I don't have pictures of my books. That would be a strange thing to do, taking pictures of my books. I am also not a reflexive photographer, I don't take pictures of all the things I come into contact with, as people do these days, especially with their phone cameras. I don't really see the need. You might say I'm old-fashioned about this, but after all, I am old.

I am not sure what being "dressed by the internet age" means, so I suppose you'll have to decide for yourself whether Boyer's books will be useful. But I think what he has to say in these books is worth considering even if you don't need information about some of the specific things he discusses, or even if you have a good grasp on suit wear. There is a history to clothes (as there is with everything else), and that history is useful when it comes to understanding where our present-day styles come from. Even the second book, Eminently Suitable, has material on things other than suits. But you can look through them in a public library or a bookshop, and decide for yourself whether these books are worth your time.

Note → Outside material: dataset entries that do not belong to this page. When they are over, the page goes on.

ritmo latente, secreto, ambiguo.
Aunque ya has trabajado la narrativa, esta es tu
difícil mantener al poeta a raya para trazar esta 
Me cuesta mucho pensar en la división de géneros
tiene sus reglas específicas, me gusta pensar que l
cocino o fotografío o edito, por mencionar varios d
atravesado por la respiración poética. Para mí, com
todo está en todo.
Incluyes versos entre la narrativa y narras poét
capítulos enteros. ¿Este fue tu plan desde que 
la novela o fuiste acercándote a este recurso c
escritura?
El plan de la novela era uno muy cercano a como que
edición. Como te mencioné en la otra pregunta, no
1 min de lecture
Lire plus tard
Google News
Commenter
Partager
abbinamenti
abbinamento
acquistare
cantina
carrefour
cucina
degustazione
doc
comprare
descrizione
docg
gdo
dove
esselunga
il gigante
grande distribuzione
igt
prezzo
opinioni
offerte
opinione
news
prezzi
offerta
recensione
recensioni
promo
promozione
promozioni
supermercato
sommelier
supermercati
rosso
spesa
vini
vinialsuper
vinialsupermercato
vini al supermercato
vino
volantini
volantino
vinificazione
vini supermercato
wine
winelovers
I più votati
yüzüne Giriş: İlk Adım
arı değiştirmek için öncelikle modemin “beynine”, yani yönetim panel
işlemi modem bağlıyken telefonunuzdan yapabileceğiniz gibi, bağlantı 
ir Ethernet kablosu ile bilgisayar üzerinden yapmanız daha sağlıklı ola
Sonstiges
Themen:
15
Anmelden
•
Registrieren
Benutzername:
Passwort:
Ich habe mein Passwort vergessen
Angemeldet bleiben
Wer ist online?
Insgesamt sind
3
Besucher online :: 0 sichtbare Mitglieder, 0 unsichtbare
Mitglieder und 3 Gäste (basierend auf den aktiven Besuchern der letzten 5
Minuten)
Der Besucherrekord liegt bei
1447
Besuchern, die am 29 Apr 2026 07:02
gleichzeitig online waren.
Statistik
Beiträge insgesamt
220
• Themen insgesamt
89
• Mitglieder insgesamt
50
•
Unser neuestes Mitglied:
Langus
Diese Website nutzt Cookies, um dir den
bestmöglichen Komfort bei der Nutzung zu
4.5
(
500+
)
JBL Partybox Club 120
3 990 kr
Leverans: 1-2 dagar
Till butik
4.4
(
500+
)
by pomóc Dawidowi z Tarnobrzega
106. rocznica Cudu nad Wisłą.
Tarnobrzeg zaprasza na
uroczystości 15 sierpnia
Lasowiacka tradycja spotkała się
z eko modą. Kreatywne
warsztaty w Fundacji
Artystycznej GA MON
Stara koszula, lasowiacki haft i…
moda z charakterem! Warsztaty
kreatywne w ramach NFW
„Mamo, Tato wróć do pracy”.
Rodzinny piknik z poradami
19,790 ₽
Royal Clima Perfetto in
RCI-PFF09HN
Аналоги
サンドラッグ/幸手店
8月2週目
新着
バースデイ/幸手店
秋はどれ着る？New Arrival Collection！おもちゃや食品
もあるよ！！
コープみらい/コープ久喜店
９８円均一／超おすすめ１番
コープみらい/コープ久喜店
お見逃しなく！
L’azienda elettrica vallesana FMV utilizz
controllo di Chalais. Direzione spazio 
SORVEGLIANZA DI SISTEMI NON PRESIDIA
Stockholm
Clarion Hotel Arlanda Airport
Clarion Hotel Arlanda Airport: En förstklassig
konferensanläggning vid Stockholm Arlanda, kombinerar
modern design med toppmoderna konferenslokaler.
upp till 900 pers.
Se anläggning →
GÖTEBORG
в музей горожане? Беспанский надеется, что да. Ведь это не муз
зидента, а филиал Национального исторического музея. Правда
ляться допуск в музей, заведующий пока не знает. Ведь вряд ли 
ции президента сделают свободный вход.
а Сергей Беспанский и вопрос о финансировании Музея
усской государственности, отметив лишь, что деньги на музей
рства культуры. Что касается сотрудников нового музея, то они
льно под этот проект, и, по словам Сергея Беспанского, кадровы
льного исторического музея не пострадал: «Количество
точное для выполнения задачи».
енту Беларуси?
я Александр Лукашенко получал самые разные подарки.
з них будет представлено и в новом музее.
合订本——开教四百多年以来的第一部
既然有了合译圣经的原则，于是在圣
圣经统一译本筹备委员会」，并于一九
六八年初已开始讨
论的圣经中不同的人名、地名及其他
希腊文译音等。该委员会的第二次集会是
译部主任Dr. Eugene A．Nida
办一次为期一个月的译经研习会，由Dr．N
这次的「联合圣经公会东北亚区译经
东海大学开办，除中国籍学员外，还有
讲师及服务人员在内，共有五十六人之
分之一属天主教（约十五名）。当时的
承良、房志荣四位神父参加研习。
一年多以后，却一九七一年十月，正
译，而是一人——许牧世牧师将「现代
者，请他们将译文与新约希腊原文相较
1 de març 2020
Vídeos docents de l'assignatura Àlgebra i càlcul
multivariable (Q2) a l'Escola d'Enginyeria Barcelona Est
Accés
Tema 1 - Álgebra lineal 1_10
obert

Castiglione's book is actually about how a courtier should behave, in both dress and comportment. It was written in the 16th century, but it still commands interest among people who care about style. I suppose you'll have to read about it -- there are websites and a wiki -- and decide for yourself. The idea of sprezzatura that you might come across in discussions of style ( the art of dressing with seeming nonchalance which is nevertheless carefully cultivated) was first proposed by Castiglione. And it still provokes interest and discussion. You might think of his book as a kind of companion volume, perhaps, to Niccolo Machiavelli's The Prince. I trust you are familiar with that work because it is especially good advice for those pursuing their lives in the internet age. Particularly in our times when a return to autocratic and authoritarian rule seems to be all the rage all over the world!
Ah, might be a generational difference. I like taking pictures of anything I like. The enormity of a personal collection spanning 6000 books is something I've never seen before.

Dressed by the "internet age" in the sense that Instagram, Styleforum, AAAC, and style blogs such as Permanent Style, DieWorkwear, PutThisOn are what helped to create my wardrobe. The history aspect of those books does sound fascinating. I have been interested on how we got to where we are today for clothing.

Only familiar with The Prince on a surface level and its influence, never actually read the book. Michael Anton used to post quite a bit on Styleforum regarding suits. He was fond of Machiavelli, and ended up becoming a part of the Trump administration at one point.